I am also blaming this bloody infection for turning me into an eating machine. I must finally admit that  unhealthy eating is my coping mechanism for depression. The strangest things have become my cravings. Items such as licorice all-sorts, cinnamon buns, and marshmallows to name but a few. quarantine pic #1

My cravings led me to take the chance on a trip to the grocery store. I did not want to add junk food and wine to my shopping list because my daughter thinks I am a responsible person, and I did not want to dispel that myth.

The grocery store venture gave me the courage to join the line at a local liquor store. I felt like a kid in a candy store. Even the lengthy, socially-distanced line could not deter me. It was my chance to interact socially with strangers, and it filled that void albeit temporarily.

Well, weeks turned into months.

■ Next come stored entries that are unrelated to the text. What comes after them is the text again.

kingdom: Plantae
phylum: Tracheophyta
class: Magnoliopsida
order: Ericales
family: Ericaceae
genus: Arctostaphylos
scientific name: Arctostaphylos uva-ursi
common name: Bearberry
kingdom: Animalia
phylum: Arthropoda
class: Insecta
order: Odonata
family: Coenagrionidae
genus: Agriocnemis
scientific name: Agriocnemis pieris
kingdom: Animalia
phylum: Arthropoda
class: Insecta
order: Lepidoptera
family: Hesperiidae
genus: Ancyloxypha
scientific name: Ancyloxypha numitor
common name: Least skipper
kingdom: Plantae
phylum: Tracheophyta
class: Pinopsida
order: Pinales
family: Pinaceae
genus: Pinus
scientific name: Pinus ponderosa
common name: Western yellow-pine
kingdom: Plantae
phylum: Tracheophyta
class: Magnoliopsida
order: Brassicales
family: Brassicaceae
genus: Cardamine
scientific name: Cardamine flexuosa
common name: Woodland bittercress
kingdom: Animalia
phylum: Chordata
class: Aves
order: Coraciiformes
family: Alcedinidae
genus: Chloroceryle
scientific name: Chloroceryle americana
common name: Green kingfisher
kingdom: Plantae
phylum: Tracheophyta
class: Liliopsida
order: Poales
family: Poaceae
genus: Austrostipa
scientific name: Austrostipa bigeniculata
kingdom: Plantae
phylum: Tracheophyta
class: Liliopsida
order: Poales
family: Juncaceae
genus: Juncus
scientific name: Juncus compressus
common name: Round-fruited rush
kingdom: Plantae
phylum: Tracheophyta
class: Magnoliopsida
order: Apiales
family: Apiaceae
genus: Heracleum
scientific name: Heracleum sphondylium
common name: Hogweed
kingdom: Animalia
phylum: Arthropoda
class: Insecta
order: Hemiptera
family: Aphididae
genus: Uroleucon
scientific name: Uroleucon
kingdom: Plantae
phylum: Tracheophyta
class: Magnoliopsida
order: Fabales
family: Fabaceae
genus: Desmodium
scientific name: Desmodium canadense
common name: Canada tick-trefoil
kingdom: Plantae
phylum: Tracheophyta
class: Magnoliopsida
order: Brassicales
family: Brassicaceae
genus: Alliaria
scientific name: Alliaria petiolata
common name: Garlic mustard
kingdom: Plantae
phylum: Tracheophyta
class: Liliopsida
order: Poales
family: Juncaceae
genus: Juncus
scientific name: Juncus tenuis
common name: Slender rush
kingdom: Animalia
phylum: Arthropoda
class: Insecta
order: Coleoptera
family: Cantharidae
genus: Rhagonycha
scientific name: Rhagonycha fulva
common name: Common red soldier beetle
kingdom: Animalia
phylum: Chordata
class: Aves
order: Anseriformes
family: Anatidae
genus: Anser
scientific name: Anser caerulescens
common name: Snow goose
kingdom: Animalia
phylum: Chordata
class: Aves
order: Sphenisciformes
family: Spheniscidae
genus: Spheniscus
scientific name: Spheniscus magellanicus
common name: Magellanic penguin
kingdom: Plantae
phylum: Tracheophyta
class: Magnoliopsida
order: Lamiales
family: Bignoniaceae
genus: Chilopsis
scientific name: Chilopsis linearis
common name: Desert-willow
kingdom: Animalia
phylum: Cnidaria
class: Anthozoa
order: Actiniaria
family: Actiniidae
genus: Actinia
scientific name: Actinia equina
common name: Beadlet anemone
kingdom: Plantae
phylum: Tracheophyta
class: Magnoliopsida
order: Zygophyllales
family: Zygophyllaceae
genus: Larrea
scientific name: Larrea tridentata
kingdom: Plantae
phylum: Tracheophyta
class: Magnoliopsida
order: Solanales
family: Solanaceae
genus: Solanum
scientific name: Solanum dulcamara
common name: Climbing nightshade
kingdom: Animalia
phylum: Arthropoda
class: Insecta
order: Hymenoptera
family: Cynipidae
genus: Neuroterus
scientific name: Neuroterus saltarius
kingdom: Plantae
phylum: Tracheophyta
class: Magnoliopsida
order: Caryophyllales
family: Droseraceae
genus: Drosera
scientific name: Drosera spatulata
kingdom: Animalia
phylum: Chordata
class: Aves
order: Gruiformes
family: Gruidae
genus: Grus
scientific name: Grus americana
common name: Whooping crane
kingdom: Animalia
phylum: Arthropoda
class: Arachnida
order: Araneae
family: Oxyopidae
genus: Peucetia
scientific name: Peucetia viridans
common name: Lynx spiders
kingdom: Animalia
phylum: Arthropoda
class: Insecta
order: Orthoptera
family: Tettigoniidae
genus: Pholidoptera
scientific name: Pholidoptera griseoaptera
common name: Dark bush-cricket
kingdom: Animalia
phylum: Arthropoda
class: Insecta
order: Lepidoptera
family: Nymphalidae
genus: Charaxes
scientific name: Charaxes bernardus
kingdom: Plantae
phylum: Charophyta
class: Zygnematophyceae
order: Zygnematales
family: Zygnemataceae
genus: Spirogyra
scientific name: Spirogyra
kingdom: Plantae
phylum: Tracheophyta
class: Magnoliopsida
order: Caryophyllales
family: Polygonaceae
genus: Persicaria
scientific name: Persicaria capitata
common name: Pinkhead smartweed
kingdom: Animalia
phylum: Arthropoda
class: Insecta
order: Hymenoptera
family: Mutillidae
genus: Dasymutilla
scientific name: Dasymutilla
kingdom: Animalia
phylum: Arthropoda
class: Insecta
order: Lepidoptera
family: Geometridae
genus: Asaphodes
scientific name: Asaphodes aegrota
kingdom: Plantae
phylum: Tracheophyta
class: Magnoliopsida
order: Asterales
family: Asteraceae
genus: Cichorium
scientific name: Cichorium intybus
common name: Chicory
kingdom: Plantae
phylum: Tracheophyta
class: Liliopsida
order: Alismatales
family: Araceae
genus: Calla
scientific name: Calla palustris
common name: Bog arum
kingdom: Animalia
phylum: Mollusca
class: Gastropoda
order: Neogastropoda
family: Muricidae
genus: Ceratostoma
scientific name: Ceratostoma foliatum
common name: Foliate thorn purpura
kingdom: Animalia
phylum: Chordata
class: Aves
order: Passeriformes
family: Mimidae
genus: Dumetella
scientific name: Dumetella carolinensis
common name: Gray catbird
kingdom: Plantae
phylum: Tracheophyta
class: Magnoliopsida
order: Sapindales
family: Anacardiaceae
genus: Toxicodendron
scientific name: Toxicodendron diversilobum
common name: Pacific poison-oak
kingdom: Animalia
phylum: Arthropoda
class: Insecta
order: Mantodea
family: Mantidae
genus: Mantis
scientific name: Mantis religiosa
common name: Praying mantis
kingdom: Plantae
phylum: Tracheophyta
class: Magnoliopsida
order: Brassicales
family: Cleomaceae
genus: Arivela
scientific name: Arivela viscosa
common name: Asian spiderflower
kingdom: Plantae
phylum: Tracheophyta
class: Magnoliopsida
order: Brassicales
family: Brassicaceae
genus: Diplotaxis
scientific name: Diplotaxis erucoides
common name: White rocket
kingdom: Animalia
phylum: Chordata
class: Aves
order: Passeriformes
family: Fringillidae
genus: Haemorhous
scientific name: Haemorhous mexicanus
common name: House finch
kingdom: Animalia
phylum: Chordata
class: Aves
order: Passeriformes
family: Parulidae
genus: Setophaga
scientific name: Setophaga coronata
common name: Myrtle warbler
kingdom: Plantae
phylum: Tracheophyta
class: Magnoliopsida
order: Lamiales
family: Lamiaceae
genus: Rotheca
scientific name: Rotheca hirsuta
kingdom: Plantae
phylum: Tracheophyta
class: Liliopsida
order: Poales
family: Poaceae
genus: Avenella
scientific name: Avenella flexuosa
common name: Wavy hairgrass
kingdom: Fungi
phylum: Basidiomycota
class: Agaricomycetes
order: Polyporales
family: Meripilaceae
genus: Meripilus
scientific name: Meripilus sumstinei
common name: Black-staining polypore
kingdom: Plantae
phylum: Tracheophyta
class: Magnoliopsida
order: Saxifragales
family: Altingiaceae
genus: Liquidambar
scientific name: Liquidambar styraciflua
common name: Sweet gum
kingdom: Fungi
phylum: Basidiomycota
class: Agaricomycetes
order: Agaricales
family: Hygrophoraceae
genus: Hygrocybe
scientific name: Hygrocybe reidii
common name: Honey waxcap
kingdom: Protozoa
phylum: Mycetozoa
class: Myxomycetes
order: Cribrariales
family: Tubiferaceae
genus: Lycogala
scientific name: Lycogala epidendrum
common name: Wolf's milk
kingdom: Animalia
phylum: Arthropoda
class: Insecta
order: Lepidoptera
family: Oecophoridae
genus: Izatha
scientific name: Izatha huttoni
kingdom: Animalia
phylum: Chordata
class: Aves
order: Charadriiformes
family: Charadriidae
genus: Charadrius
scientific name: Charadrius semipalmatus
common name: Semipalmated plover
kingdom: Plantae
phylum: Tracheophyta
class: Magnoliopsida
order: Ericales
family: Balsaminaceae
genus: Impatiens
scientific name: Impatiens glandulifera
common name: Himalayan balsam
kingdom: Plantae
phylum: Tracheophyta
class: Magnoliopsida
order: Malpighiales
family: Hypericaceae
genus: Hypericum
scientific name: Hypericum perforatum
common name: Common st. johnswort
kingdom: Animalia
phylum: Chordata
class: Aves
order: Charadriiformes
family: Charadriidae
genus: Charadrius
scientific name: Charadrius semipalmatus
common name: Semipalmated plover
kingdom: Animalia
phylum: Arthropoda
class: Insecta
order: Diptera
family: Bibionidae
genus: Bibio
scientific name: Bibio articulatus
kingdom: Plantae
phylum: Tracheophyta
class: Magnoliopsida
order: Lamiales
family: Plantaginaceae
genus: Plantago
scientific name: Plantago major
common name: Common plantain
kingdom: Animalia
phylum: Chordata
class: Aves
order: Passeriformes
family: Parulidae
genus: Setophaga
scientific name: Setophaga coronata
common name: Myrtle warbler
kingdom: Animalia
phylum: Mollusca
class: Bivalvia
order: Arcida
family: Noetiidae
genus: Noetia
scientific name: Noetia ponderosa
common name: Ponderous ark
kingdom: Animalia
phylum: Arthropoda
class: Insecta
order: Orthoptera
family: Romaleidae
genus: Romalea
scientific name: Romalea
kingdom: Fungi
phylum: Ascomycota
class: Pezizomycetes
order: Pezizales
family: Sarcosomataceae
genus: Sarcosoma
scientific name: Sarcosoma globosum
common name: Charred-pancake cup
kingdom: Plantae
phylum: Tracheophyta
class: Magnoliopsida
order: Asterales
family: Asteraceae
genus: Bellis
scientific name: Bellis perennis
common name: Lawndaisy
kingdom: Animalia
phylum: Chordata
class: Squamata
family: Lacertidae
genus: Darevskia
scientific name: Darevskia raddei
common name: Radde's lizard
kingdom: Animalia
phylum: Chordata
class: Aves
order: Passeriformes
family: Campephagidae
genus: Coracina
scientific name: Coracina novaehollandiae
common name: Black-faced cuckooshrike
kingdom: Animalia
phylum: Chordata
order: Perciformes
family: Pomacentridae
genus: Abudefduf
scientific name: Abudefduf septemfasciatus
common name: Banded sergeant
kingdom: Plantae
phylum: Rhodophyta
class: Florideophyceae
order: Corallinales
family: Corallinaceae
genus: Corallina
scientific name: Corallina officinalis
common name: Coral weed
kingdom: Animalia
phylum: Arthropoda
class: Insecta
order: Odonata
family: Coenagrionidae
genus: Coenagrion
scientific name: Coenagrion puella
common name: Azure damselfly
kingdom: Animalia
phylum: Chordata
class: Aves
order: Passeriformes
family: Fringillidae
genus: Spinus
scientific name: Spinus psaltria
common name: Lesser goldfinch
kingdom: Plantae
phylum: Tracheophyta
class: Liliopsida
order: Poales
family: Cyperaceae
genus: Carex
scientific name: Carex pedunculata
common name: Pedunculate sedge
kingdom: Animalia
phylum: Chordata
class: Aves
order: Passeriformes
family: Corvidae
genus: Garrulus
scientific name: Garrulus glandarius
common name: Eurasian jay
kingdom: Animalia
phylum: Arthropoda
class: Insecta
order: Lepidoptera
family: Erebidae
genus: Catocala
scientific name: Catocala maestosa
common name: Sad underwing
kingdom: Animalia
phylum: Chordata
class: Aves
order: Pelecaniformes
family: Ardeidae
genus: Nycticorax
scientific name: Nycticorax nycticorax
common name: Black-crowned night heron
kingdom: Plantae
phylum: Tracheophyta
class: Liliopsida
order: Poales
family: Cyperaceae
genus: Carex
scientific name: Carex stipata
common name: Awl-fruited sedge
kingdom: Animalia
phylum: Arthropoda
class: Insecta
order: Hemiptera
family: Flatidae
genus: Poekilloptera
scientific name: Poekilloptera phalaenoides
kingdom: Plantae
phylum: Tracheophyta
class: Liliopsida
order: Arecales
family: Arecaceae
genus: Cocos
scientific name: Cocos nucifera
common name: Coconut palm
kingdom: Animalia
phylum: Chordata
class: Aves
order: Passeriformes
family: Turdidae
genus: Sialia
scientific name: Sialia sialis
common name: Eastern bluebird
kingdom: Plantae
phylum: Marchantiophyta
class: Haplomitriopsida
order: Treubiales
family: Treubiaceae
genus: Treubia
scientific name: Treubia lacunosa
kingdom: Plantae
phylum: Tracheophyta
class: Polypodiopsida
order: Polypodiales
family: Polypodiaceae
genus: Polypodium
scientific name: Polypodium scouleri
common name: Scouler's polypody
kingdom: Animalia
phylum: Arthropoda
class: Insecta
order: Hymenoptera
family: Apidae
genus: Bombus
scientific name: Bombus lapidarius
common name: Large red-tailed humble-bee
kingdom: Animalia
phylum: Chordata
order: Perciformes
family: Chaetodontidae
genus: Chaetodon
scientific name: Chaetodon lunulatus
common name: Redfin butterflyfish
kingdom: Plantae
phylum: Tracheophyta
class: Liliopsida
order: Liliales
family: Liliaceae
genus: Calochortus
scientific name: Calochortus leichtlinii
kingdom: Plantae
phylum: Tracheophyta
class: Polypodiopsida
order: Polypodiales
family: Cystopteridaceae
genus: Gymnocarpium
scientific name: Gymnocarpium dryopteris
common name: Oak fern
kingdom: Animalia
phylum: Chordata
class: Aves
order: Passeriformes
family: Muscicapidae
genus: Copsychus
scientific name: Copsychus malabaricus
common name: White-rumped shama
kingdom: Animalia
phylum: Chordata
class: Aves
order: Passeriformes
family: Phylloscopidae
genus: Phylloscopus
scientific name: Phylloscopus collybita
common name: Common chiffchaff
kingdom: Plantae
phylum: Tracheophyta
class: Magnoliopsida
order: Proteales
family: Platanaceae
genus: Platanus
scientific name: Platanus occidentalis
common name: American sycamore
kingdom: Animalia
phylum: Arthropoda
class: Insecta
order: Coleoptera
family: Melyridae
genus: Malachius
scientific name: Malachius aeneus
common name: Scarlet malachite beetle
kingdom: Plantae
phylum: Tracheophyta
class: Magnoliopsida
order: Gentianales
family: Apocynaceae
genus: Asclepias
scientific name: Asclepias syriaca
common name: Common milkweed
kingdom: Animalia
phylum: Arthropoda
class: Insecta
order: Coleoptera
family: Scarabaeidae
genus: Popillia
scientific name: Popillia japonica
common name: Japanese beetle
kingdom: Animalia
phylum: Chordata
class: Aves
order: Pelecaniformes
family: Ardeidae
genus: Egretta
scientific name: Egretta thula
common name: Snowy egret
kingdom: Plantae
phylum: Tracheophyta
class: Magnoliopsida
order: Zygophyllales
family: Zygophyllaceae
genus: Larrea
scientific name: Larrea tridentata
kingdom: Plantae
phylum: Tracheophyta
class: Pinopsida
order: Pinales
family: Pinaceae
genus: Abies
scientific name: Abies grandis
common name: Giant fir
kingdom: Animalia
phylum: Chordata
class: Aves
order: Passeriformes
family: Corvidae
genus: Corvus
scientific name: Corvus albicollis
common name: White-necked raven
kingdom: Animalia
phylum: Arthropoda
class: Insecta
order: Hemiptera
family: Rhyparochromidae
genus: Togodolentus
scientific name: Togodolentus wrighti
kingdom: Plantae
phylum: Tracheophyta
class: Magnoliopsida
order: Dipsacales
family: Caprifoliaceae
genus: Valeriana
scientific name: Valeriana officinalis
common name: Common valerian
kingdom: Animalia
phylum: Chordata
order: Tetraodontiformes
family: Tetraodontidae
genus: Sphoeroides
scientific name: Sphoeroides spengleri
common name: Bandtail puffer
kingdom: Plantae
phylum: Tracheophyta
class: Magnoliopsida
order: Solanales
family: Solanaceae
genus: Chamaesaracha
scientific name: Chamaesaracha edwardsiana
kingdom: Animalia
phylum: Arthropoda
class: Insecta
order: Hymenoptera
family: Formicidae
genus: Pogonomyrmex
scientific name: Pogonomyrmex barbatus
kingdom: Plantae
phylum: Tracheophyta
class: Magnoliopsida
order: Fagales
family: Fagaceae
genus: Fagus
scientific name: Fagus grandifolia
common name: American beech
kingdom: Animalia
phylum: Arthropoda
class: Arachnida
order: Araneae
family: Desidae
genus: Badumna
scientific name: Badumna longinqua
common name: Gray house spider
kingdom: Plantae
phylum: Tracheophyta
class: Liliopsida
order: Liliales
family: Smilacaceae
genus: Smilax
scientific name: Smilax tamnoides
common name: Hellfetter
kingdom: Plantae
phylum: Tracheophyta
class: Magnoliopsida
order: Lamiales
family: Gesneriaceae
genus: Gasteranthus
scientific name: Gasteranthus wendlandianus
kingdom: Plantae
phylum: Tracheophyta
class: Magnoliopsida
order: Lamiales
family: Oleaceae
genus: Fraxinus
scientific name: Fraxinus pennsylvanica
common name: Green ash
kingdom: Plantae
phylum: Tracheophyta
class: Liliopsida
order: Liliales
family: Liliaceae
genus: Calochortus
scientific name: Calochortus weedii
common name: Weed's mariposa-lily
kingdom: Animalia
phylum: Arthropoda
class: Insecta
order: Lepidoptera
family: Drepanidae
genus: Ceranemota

I missed my life, my hair was a mess, my feet looked like they belonged to an unidentifiable creature, and I followed our infection numbers like the stock market. We were indeed “flattening the curve”, but what next?

Several weeks ago, we moved into Phase 1 of opening our area. It didn’t really mean much to me because the places included in this phase were of little interest, but then we reached Phase 2. I was ecstatic! That first week, I went to the dentist, the hairdresser, had drinks on a patio, had a pedicure, and dinner with friends, all maintaining proper protocol and safety rules. It was better than winning the lottery.

This virus has reiterated what I already knew. It is the little things in life that bring me joy, and most importantly, it is the people in my life that matter most. We are not out of the woods yet, so keep following the rules. There will be life beyond Covid-19.